When you retire, or if you are already retired, and you have TFSA and RRSP/RRIF, you will want to set your withdrawals to match your income needs. You should also manage how your capital is being depleted. The spreadsheet provided offers options for doing both.
To use the spreadsheet you should either have developed a savings plan that will provide you with Tax Free Savings Account and Registered Retirement Saving Plan funds by the time you have retired, such as provided by Calculating TFSA and RRSP Totals at Retirement, or you have already retired and have these funds. Now you need to determine how much you can withdraw from your TFSA and RRSP and how long your capital will last.
This is not particularly a simple task as you need to take into account all of your other source of income (see Understanding Your Canadian Sources Of Retirement Income for details). You should also understand how you will live in retirement, what expenditures you must save for and what extras you would like to be able to spend on. For a comprehensive solution, I strongly urge you to use the lifetime cash flow calculator provided by FinanceBase-Lifetime Finances.
However, if you only want to get a handle on the TFSA and RRSP/RRIF (Registered Retirement Income Fund) part of your income, continue reading.
Click on Download Spreadsheet and open it so that you can follow along with the example below and then customize it to your circumstances.
The spreadsheet consists of an area for entering data (upper-left, numbered 1 to 9), 3 charts (TFSA, RRIF and TFSA + RRSP Withdrawals and Capital by Year) for viewing the results and a where all the calculations are performed.

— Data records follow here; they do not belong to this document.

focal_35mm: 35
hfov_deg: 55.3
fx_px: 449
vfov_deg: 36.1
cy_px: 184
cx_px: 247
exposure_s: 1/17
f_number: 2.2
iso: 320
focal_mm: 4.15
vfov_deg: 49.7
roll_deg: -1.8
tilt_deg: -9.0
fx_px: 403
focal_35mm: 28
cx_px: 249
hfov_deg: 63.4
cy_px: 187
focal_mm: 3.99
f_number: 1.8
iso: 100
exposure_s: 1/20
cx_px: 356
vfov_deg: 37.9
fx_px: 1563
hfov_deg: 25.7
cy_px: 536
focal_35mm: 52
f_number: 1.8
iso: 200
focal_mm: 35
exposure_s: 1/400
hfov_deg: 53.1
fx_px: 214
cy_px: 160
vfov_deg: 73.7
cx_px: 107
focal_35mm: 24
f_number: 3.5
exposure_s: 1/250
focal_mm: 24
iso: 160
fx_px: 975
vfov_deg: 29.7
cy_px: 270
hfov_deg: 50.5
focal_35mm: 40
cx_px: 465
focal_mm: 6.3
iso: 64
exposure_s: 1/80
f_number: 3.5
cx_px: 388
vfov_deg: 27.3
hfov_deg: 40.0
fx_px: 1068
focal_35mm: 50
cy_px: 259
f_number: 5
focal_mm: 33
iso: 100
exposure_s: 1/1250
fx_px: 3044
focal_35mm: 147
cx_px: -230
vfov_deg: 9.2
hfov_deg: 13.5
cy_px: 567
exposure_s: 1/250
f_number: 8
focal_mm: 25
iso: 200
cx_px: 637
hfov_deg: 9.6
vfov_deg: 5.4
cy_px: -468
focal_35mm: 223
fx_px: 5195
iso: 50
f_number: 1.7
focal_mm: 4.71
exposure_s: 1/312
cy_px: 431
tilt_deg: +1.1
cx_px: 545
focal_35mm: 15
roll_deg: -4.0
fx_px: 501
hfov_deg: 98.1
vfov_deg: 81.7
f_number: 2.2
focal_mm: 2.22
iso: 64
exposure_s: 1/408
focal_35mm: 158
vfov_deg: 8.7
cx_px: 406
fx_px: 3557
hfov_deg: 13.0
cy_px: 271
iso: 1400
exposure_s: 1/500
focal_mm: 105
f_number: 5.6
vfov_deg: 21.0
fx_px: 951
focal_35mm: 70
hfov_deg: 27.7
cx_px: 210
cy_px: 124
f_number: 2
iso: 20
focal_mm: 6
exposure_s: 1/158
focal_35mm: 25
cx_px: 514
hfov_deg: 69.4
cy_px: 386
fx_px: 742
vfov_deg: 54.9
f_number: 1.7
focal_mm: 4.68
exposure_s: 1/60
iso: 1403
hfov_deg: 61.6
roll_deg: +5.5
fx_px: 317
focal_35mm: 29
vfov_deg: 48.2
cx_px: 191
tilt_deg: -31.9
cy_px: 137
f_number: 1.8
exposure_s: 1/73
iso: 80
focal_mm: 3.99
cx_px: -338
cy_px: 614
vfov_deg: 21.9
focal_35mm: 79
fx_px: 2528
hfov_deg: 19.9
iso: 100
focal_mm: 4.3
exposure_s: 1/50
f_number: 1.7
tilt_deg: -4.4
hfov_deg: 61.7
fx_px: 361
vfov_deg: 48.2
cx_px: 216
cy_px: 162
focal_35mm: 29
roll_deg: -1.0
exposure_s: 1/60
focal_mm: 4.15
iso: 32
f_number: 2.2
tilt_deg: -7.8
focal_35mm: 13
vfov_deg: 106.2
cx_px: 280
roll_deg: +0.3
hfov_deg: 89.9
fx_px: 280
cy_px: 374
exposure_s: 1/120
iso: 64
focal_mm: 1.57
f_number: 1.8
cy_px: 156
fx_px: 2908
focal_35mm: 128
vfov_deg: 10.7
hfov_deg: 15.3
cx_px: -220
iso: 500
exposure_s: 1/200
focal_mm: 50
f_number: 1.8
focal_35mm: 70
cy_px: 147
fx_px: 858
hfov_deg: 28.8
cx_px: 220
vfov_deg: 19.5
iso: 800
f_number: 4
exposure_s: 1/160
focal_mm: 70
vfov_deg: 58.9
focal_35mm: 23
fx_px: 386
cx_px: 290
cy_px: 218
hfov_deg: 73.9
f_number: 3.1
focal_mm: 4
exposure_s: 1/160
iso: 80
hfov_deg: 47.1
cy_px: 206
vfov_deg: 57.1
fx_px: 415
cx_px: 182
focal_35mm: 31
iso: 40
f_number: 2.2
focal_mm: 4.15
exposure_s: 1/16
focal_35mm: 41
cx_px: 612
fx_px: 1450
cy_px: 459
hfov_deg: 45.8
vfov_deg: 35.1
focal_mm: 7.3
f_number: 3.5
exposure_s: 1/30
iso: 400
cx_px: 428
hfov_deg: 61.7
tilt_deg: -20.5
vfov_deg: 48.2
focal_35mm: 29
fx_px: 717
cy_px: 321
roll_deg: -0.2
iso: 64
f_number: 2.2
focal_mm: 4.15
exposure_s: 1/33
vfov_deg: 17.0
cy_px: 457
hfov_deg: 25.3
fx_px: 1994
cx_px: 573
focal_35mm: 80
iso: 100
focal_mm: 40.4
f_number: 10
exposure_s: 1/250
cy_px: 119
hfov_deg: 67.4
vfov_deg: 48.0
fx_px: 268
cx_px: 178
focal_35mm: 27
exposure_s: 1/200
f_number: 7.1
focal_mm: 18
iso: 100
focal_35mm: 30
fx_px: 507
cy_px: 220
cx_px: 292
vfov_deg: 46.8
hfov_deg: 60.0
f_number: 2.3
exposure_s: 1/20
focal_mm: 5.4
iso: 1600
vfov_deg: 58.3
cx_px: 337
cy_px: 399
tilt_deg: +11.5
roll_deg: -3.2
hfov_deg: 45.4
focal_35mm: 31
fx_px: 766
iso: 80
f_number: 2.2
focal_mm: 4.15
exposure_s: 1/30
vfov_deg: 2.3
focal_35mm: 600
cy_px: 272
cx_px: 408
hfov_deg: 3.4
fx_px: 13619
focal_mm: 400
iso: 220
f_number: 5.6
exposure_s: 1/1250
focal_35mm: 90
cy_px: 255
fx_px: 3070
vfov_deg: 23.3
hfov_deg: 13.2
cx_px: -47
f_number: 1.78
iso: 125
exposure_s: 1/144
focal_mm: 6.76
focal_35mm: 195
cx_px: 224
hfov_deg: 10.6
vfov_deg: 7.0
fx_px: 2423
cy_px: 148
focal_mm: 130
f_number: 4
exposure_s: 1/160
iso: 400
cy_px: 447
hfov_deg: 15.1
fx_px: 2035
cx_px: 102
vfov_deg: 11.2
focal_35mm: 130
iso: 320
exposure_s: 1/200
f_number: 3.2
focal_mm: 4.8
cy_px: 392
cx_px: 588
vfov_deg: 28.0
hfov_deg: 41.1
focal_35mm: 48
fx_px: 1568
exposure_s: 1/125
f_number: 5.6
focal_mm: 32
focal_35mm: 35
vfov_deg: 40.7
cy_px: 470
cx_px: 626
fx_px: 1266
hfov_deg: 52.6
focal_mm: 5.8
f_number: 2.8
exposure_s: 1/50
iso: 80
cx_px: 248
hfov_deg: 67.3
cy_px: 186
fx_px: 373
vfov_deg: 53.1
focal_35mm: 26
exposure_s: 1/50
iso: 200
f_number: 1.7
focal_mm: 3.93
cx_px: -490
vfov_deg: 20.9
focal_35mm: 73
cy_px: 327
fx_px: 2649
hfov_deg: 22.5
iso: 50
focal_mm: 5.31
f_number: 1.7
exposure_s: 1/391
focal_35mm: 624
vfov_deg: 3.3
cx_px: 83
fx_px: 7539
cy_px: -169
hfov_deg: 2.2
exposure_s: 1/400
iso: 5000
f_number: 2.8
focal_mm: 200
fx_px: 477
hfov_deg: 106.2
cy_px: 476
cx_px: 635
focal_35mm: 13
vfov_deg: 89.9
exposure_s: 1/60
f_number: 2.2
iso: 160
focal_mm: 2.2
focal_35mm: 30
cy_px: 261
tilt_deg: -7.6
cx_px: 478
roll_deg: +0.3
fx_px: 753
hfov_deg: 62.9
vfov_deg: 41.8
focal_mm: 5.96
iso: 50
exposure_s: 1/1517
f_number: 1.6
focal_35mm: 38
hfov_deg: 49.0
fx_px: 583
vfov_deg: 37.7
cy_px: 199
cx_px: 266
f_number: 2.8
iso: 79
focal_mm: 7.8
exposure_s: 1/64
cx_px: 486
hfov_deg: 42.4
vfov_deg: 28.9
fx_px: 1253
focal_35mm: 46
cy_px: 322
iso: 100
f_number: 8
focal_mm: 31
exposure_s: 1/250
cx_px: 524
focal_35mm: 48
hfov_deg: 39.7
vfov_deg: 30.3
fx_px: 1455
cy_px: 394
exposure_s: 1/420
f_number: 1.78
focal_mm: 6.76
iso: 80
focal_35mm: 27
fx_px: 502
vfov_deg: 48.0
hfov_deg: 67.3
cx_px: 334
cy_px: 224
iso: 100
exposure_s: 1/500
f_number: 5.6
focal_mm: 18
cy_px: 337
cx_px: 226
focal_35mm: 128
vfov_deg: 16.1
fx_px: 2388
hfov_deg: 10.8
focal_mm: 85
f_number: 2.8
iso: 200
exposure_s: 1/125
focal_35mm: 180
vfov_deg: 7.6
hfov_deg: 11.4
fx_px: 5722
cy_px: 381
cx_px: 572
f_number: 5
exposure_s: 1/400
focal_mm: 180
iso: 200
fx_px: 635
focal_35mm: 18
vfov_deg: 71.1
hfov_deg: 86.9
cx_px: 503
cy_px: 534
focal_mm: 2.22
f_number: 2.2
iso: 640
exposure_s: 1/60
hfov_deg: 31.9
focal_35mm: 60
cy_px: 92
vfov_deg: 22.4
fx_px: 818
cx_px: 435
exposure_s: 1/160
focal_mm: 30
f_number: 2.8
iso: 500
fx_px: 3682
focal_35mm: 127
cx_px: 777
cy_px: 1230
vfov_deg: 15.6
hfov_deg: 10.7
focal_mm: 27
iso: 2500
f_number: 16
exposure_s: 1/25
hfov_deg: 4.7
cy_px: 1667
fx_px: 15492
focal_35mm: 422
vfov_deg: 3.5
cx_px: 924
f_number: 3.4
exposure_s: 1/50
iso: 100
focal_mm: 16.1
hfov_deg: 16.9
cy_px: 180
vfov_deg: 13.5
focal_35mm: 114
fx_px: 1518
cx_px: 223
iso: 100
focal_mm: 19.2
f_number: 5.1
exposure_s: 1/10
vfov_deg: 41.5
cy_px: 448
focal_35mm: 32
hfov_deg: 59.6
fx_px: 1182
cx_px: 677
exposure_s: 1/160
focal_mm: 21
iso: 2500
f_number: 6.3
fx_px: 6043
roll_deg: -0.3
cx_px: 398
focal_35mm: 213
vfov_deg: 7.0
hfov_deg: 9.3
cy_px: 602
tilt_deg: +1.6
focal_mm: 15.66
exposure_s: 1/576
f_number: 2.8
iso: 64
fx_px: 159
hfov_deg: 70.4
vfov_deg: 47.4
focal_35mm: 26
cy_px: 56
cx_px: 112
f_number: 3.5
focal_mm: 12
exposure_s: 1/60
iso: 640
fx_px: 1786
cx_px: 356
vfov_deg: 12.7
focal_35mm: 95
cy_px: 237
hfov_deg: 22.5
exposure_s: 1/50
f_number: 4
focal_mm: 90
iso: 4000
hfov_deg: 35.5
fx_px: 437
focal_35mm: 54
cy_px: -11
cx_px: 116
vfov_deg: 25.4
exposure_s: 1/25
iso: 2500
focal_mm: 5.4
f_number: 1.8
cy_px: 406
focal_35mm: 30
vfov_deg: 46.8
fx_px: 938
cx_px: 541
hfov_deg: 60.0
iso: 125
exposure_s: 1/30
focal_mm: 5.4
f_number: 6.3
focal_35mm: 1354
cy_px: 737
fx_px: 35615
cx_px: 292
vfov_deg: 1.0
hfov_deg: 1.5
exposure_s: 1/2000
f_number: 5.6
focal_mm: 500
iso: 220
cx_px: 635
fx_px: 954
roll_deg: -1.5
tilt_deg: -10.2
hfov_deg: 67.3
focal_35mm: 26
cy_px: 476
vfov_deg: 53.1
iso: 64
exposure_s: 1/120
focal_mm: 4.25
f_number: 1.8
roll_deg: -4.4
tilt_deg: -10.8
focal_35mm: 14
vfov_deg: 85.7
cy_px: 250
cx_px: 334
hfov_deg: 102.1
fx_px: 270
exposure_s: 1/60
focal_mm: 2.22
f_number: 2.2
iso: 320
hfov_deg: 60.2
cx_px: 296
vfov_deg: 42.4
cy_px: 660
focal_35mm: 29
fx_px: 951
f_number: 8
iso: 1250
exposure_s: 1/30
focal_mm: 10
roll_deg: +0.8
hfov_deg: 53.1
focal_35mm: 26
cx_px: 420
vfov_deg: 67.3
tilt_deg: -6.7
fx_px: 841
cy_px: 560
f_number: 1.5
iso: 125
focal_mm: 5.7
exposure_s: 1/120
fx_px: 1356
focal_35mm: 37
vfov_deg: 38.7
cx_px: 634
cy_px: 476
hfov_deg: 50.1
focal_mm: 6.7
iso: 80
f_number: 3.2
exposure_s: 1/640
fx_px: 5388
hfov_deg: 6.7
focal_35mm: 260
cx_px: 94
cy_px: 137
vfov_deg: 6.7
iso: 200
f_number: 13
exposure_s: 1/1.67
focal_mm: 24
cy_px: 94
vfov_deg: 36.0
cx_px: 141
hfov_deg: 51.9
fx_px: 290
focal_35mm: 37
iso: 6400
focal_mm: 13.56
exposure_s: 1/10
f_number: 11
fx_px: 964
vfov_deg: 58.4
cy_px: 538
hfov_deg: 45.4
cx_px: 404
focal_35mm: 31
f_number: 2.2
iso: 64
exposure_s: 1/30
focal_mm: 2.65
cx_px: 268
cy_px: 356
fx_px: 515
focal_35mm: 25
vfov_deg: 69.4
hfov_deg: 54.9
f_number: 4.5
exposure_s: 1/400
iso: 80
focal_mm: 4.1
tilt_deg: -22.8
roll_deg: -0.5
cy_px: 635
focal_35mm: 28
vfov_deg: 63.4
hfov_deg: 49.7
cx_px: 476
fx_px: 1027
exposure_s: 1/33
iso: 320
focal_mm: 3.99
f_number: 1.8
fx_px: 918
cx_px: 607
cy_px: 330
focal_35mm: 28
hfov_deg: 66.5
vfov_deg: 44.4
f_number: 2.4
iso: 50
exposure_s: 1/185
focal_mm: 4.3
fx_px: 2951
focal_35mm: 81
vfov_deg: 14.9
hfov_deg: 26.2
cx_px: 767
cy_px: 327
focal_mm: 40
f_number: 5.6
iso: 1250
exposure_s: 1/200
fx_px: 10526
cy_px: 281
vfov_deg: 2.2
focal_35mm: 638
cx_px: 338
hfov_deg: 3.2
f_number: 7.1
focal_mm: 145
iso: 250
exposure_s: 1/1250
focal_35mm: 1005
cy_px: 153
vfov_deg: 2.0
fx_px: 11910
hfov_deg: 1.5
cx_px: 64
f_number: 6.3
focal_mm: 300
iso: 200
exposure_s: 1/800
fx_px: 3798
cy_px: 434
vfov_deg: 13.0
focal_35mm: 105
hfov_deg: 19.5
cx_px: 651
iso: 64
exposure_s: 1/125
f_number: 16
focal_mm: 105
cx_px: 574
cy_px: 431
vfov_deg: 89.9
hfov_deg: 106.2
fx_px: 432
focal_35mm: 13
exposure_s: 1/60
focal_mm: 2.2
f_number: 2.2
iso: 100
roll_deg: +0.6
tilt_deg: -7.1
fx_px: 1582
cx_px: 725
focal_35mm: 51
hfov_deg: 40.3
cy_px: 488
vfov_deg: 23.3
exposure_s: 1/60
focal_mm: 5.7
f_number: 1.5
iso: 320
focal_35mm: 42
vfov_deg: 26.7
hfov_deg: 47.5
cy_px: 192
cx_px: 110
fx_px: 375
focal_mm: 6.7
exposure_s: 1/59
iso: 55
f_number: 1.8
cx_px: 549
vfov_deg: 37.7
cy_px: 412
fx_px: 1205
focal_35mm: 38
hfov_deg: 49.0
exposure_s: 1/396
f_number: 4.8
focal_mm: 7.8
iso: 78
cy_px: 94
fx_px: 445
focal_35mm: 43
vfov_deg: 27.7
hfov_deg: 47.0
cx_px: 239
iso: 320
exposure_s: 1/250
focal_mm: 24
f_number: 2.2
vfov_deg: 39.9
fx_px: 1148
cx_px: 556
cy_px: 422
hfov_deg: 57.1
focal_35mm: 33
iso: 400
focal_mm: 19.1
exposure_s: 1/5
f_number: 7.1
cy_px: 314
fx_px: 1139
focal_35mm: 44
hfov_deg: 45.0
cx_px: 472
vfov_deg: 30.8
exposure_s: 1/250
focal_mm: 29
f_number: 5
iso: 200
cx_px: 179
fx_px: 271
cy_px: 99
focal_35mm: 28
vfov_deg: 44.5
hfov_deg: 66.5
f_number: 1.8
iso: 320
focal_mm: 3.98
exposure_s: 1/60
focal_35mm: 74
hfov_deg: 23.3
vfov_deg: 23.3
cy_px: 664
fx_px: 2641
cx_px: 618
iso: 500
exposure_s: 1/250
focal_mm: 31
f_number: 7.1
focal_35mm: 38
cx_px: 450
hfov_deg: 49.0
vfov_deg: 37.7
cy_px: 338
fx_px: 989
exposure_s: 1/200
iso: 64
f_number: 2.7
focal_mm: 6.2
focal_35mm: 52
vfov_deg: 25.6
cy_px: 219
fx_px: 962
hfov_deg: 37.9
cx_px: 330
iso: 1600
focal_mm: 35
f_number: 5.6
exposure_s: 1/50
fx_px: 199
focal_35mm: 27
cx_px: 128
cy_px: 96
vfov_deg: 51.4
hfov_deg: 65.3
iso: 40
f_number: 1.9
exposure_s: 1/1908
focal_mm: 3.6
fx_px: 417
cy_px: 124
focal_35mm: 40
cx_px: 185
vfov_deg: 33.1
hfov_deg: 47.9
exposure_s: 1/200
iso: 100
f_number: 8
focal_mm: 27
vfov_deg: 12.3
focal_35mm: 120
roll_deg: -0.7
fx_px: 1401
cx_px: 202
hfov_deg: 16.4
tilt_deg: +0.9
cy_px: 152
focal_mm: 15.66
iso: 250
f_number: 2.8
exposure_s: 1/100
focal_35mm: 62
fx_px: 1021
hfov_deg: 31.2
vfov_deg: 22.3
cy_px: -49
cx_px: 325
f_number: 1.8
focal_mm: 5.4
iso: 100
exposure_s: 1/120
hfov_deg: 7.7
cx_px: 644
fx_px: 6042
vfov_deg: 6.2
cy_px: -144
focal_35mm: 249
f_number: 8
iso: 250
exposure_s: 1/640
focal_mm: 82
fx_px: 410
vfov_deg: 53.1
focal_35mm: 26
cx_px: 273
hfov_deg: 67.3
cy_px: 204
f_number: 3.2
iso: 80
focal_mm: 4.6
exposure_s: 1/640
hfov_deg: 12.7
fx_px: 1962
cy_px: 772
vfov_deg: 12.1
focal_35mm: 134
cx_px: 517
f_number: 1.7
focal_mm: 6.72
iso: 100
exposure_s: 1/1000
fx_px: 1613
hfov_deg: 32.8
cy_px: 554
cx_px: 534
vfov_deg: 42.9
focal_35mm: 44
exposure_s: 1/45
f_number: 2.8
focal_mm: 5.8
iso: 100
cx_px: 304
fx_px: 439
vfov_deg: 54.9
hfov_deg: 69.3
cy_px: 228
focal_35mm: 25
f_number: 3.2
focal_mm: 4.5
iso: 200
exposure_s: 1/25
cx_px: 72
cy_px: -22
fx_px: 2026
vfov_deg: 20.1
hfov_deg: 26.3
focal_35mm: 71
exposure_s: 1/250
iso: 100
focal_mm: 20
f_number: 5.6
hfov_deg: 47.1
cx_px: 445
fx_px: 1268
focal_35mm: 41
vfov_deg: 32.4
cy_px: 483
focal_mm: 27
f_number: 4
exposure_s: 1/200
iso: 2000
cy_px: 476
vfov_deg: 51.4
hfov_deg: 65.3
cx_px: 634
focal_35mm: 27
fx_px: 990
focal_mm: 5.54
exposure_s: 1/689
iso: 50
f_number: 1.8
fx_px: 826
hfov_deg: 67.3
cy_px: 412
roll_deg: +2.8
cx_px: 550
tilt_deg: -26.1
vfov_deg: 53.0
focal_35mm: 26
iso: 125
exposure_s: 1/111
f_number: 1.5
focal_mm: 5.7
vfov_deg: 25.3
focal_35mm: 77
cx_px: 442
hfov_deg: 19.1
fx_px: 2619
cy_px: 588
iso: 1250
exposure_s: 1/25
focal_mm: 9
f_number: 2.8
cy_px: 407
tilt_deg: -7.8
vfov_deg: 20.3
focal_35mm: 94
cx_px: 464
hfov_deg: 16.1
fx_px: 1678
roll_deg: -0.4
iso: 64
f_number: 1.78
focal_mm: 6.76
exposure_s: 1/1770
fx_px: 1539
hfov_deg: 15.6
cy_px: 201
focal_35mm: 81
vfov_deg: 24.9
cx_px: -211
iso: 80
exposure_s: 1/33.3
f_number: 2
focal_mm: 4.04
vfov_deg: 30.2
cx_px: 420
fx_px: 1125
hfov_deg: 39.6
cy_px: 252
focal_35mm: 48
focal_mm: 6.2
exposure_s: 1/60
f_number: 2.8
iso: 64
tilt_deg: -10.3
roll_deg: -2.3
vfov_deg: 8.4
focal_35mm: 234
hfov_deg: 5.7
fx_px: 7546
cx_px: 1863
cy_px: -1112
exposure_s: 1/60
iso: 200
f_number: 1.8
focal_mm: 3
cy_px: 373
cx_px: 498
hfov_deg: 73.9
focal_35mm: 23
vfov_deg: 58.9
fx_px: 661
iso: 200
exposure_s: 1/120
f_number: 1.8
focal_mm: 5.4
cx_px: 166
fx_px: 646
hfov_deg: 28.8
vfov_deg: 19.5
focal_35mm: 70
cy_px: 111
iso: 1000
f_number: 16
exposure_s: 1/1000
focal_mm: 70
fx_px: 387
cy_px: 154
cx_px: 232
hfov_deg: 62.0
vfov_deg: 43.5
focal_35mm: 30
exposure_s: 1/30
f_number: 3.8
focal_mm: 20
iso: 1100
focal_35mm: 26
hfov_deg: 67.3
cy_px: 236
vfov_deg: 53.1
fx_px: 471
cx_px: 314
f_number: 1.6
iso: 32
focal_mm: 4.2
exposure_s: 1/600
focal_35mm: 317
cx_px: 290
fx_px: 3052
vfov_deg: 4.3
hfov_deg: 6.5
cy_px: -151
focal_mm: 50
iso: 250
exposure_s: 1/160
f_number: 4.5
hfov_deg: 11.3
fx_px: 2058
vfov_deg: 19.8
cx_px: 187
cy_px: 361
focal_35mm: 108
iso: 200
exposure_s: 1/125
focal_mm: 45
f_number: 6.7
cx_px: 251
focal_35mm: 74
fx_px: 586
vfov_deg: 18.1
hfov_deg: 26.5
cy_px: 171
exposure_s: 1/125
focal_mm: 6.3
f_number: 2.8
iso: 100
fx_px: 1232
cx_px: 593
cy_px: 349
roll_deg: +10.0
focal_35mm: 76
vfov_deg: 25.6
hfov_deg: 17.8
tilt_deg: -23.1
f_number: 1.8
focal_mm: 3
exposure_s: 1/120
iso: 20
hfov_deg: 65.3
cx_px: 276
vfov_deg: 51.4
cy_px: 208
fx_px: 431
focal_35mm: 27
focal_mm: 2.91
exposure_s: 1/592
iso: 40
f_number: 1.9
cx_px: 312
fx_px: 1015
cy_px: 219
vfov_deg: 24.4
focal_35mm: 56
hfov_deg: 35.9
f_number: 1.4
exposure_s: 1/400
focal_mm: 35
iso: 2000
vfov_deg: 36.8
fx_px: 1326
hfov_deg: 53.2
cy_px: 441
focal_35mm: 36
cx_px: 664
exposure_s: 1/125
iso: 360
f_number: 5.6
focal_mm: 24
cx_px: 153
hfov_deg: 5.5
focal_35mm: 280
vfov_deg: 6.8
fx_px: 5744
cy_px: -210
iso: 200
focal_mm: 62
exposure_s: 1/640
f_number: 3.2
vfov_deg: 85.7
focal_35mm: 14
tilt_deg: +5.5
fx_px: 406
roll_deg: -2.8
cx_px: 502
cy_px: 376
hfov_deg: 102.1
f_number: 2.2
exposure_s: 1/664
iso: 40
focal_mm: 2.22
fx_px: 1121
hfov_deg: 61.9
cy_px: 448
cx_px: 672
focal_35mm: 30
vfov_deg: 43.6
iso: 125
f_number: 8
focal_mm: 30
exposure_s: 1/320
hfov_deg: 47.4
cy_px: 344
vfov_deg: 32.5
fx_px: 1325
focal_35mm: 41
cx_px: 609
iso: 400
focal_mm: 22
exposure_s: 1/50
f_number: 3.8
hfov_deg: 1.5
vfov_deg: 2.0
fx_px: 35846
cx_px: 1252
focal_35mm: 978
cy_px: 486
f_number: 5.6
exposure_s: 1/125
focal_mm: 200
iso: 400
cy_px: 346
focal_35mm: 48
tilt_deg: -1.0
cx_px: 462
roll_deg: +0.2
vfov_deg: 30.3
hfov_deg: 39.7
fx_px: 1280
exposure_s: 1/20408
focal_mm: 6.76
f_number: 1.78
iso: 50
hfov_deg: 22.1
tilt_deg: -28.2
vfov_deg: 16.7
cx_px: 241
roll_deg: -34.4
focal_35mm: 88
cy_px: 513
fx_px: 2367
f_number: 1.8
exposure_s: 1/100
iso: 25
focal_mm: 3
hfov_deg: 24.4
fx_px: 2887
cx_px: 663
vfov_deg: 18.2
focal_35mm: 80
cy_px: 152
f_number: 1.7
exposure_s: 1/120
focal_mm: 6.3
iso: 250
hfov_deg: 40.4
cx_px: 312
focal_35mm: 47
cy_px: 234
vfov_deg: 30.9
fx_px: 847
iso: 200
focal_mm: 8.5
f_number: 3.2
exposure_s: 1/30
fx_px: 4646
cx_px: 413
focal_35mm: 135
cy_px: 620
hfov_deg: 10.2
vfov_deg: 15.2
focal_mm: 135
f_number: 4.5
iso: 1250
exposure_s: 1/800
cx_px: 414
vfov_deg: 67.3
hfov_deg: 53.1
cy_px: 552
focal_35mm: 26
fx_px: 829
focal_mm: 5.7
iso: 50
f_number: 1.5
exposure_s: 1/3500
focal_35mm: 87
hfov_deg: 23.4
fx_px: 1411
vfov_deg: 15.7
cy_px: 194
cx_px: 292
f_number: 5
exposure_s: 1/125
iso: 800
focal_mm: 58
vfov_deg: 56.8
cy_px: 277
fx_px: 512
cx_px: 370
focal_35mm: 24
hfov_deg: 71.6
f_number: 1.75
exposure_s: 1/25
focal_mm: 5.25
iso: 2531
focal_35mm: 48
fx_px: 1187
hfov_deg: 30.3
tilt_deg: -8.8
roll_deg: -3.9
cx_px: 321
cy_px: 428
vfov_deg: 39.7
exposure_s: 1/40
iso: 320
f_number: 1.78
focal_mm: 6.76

Start Withdrawals at Age (#1) will accept any age between 71 and 99. If you are not retired yet, use 71. If you are already past 71, enter your age. Any other age will cause the charts to be empty.
Use Inflation of (#2) – You can set the withdrawals to increase by whatever inflation percent you enter. The only exception is that if the RRIF Minimum Withdrawal/Yr (#9) is less than the required Minimum Payout.
Payout at start of year (#3) – You can ask your financial institution to provide amounts at any time throughout a year. Not knowing what works best for you, the spreadsheet provides two options: at the beginning of the year and at the end of the year. To use the end of the year, enter No and watch the charts. They withdrawals typically extend to at least one year longer.
TFSA Capital at age above (#4) – Enter the capital that you have in all of your TFSAs at the start of the year for the age entered. This will show on Chart 1 as the dotted line that uses the right axis.
TFSA Yearly Interest (#5) – Enter the percent that you expect the TFSAs to earn. Use the average of all your TFSAs now. If you expect to increase over the next few years, use the expected number. There is no way to change the rate for any specific year.
TFSA Minimum Withdrawal/Yr (#6) – Enter the amount you want withdrawn each year from your accounts. Again, there is no way to change the amount for any specific year.
There are the same three values for RRSPs in #7, #8, and #9. Enter the appropriate amounts for each. The results will appear in Chart 2.
Withdrawal and Capital Charts
There are separate charts for TFSA and RRIF. Each has lines for the Withdrawal and Capital remaining for each year. The Withdrawal line is solid and uses the left axis and the Capital is dotted and uses the right axis.
Change the Inflation, Interest rates and Withdrawals to see what happens. You need to decide when you want your capital go to zero and adjust these values to make it happen. The charts go to an age of 100, but it is most unlikely that you will live that long. You may which to leave an estate, so take that into account when deciding how your capital is to be depleted.
Taking withdrawals that are inflated by the amount in #2 has a significant effect on how long withdrawals last. Try using 0% and then an expected 2% to see the difference.
If the RRIF Minimum Withdrawal/Yr is set below the mandatory payout, Chart 2 will show the mandatory payout until it falls below the inflated Minimum Withdrawal. Setting the Withdrawal to 0 will ensure that only the mandatory payout will be used. If you do this you will find that no matter what the inflation rate, you will have a lot of capital left at age 94. This is probably not what you want, so experiment with Withdrawal amounts to reduce the capital.
Hints: If you download and open the spreadsheet, you can view the actual value of each pointon any of the lines on the graphs by hovering over the line. Excel will then show the Series “name”, the Point “age” and Value “$”. If you want to see the data used in the charts and the formulas used, scroll down to see the tables. If you click on any line on a chart, the areas used will be highlighted in the tables.
Cumulative Withdrawals Chart
Chart 4 shows the cumulative withdrawals by year for TFSA and RRIF. This chart is provided to make the analysis discussed in You Need to Look at Your RRIF Withdrawals easier to do: deciding if it is better to use a fixed withdrawal for a RRIF to deplete the capital as some age or leave capital as an inheritance.
All of the calculations for the charts are performed in the table below the charts. Do not make any changes. For details for any age, just scroll down and view the values in each column. In particular, the Capital and Cumulative Withdrawal columns give you the exact value.